ROMA – Non fu diffamatorio l’articolo, intitolato “Ritratto di famiglia in un inferno”, pubblicato sul settimanale “Panorama”, nel quale si riportavano fatti inerenti la vita privata della famiglia di Adriano Celentano e Claudia Mori, una delle coppie più celebri della musica italiana.
La quinta sezione penale della Cassazione ha, infatti, chiuso definitivamente il processo per diffamazione a mezzo stampa avviato a carico dell’autore dell’articolo, confermando l’assoluzione del giornalista “perché il fatto non costituisce reato” già pronunciata dalla Corte d’appello di Milano, che aveva ribaltato il verdetto emesso in primo grado nel quale il Tribunale aveva condannato giornalista e direttore ad un risarcimento danni di 40mila euro.
Secondo l’accusa, l’articolo in questione era “lesivo della reputazione” della coppia Celentano-Mori, perché “commentava, con taglio denigratorio, fatti della vita privata dei due, idonei a dare di loro una rappresentazione distorta, con riguardo ai rapporti di famiglia e alla coerenza dei comportamenti privati di Celentano rispetto alle esternazioni pubbliche”.
Adriano Celentano e Claudia Mori, in qualità di parti civili e ai soli fini civilistici, avevano presentato un ricorso in Cassazione, che è stato rigettato dagli “alti” giudici.
“Non può affermarsi che la diffamazione sia stata consumata, nella specie, attraverso la selezione di fatti accaduti nel tempo, scelti opportunamente dall’articolista per dare una rappresentazione distorta della famiglia Celentano-Moroni – si legge nella sentenza depositata ieri – essendo l’articolista libero di selezionare i fatti reputati rilevanti per l’illustrazione della personalità dei soggetti criticati, nonché della realtà di coppia e familiare”.
La Suprema Corte, poi, ricorda che anche la “manipolazione” di un dato può essere “rilevante sotto il profilo della diffamazione”, ma “perché ciò accada occorre che il risultato complessivo di questa operazione consista nello stravolgimento del «fatto»”. In questo caso, invece, nel ricorso “sono lamentate valutazioni negative dei fatti – osservano i giudici di piazza Cavour – rese possibili dalla mancata considerazione di altri dati che, a giudizio dei ricorrenti, andavano contrapposti ai primi per la formulazione di un giudizio obbiettivo”.

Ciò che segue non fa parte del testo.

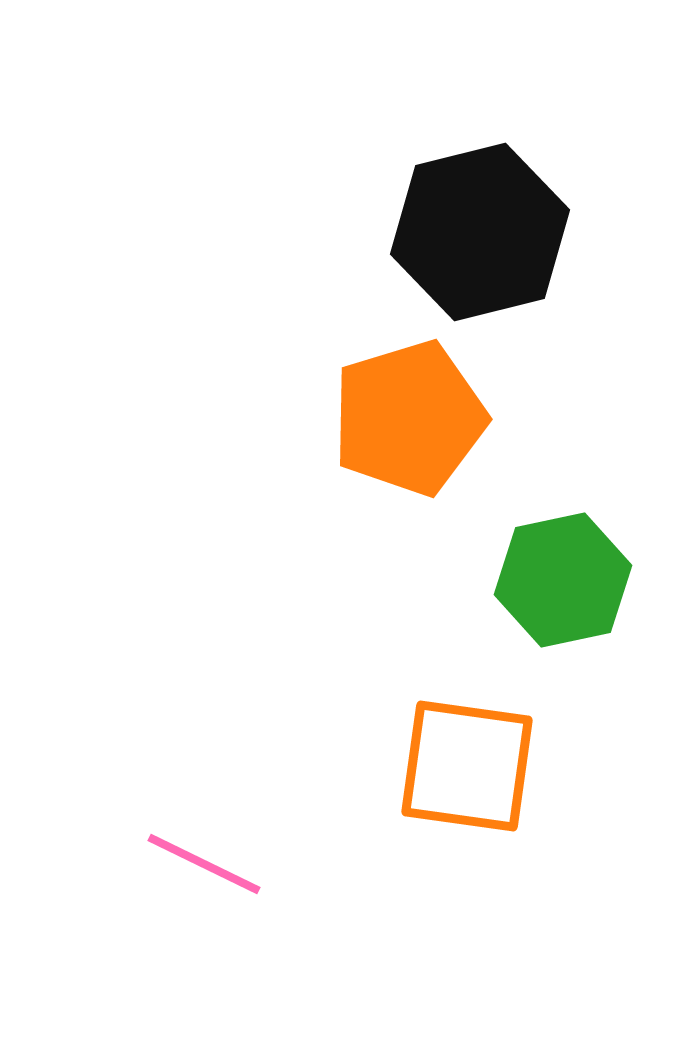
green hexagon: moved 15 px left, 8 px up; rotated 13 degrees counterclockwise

Quanto al titolo “inutilmente offensivo” dell’articolo pubblicato, la Cassazione ha ritenuto “corretto” il criterio a cui si è attenuta la Corte d’appello milanese, secondo cui “del titolo non può essere ritenuto responsabile l’articolista, ove, come nella specie, questi si sia limitato a trasmettere l’articolo al giornale e sia stata la redazione a «titolare il pezzo»”. (Agi)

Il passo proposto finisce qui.